Bäte: Wir führen seit mehreren Jahren Gespräche mit der Regierung von Singapur, wie wir helfen können, eine der wichtigsten Säulen des sozialen Sicherheitssystems zu modernisieren. Dieser Dialog mündete in diese Partnerschaft.

Inwieweit trägt dies zur Modernisierung bei?

Bäte: Income Insurance ist nicht nur ein Autoversicherer, sondern auch ein wichtiger Anbieter von Gesundheits- und Rentenlösungen. Mit diesem Schritt werden wir führend in einem der wichtigsten Märkte in der Zukunft in Südostasien. Wir glauben wirklich, dass Singapur das Potenzial hat, das „Schweiz von Südostasien“ und das Zentrum des Verbands Südostasiatischer Nationen Asean zu werden. Wir hatten bisher kein starkes Geschäft in Singapur, daher ist es für uns ein enorm wichtiger Schritt nach vorne, sowohl in Bezug auf den lokalen Markt als auch mit Blick auf die Region.

Die Allianz hatte zu Jahresbeginn die Ausschüttungsquote erhöht und dafür weniger Geld für Aktienrückkäufe eingeplant. Nun wird das Rückkaufprogramm ausgeweitet. Beugen Sie sich damit jetzt dem Druck des Kapitalmarktes?

Bäte: Das ist eine sehr interessante Frage. Erinnern Sie sich an die Verwirrung, die wir zu Beginn des Jahres mit den Analysten hatten? Also: In den vergangenen rund sechs Jahren lag unsere durchschnittliche Ausschüttungsquote für Dividenden und Aktienrückkäufe bei rund 75%. Wir haben klar gesagt, dass die Investoren grundlegend für eine höhere konstante Dividendenausschüttung plädiert haben. Aber wir hatten nie die Absicht zu signalisieren, dass wir die gesamte Ausschüttungsquote reduzieren.
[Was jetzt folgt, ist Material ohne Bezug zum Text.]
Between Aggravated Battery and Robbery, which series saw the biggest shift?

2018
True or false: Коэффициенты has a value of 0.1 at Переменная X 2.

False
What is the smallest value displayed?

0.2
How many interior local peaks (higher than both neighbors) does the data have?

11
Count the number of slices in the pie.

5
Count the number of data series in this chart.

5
Genau dies war die Befürchtung des Kapitalmarktes.

Bäte: Zu Beginn des Jahres ergab die Dividendenzahlung 61%, und es sollte eine Milliarde Euro aus dem Rückkauf von Aktien hinzukommen. Dies ergab dann 71%. Mit den nun angekündigten zusätzlichen 500 Mill. Euro liegen wir genau beim langfristigen Schnitt von 75%. Nicht mehr, nicht weniger.

Die Finanzmärkte taumeln, doch die Allianz ist unverändert sehr zuversichtlich, ihre Jahresziele zu erreichen. Im zweiten Quartal hat der Versicherer die Erwartungen der Analysten sogar übertroffen. Vorstandschef Oliver Bäte und Finanzvorständin Claire-Marie Coste-Lepoutre betonen, dass die Allianz von der globalen Diversifizierung profitiert.

Das Interview führte Michael Flämig.